Canine Parvovirus is known for causing life threatening diarrhoea. It produces these signs by attacking the intestinal lining, leading to sloughing of the intestines and leaking of protein and fluid into the gut. It can also affect the development of puppies in the uterus and in very young puppies affect the heart. Dogs contract this virus through direct or indirect contact of infected faeces. It is important to know that parvovirus can remain in the soil for up to 3 years, ready for its next victim. As the clinical signs are caused by a virus there is no direct treatment for Canine Parvovirus.
Canine Parainfluenza (virus) and Bordetella bronchiseptica (bacteria) are two pathogens that can cause Canine Kennel Cough. They are spread via airborne particles or contact with contaminated surfaces, very similar to how the human cold and flu are caught.
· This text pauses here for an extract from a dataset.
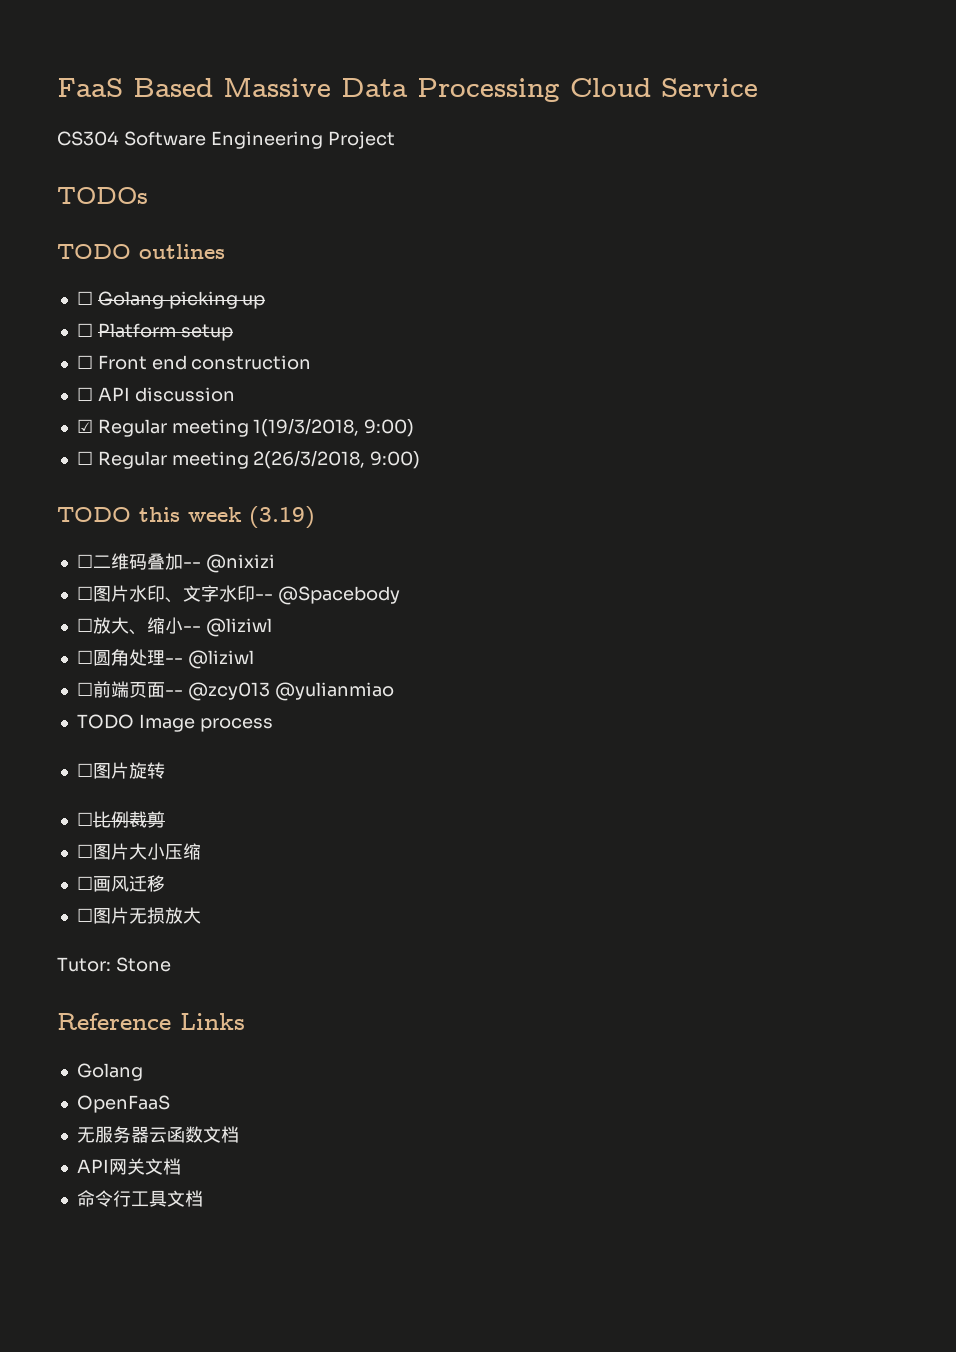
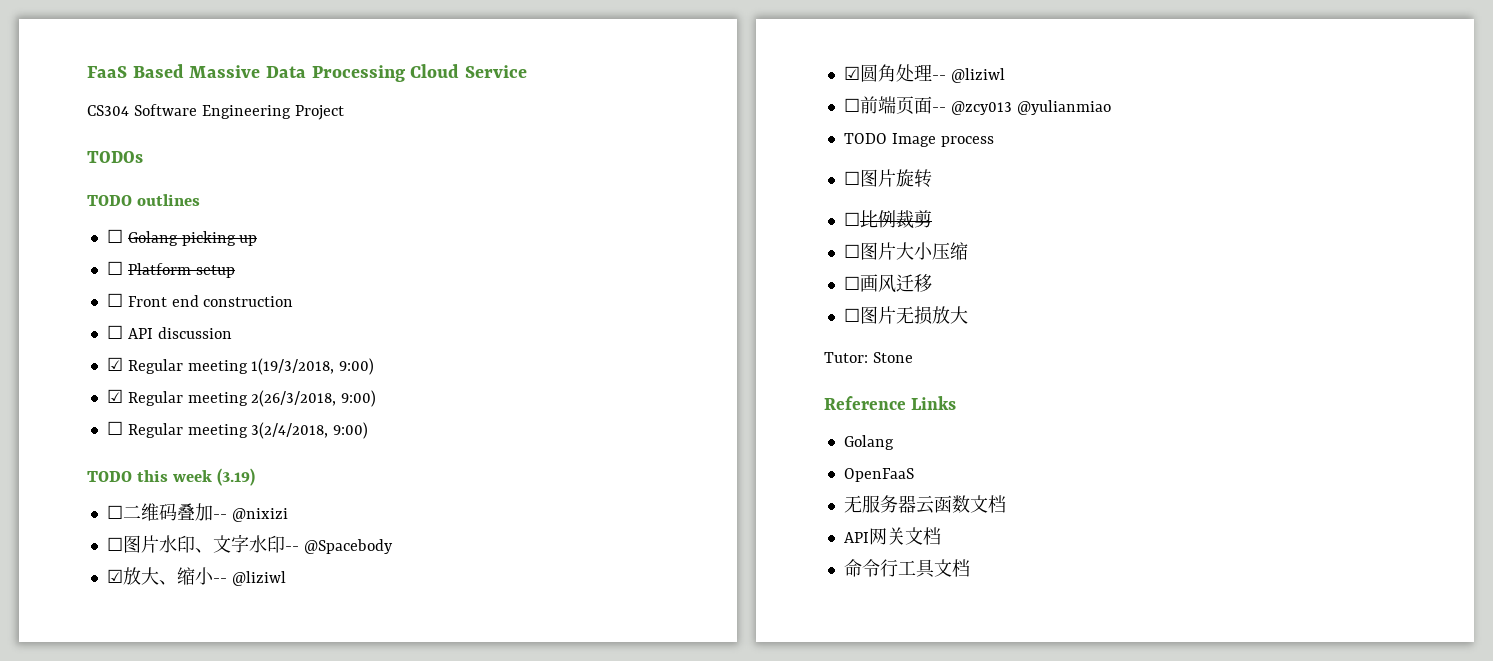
(415, 428) none -> [106,389,377,407] // ☑ Regular meeting 2(26/3/2018, 9:00)
[253,450,366,469] 2(26/3/2018, -> [251,422,329,439] 3(2/4/2018,
[76,618,93,632] ☐ -> [106,569,123,583] ☑
[76,650,93,664] ☐ -> [843,66,860,80] ☑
If your pet contracts kennel cough clinical signs can include a harsh, dry cough, retching, sneezing, gagging or vomiting, particularly after pressing on the windpipe or excitement. The symptoms can last for 10 to 20 days and in some patients pneumonia can result. Similar to the flu vaccination in humans, the primary aim of the kennel cough vaccination is to reduce severity and duration of disease.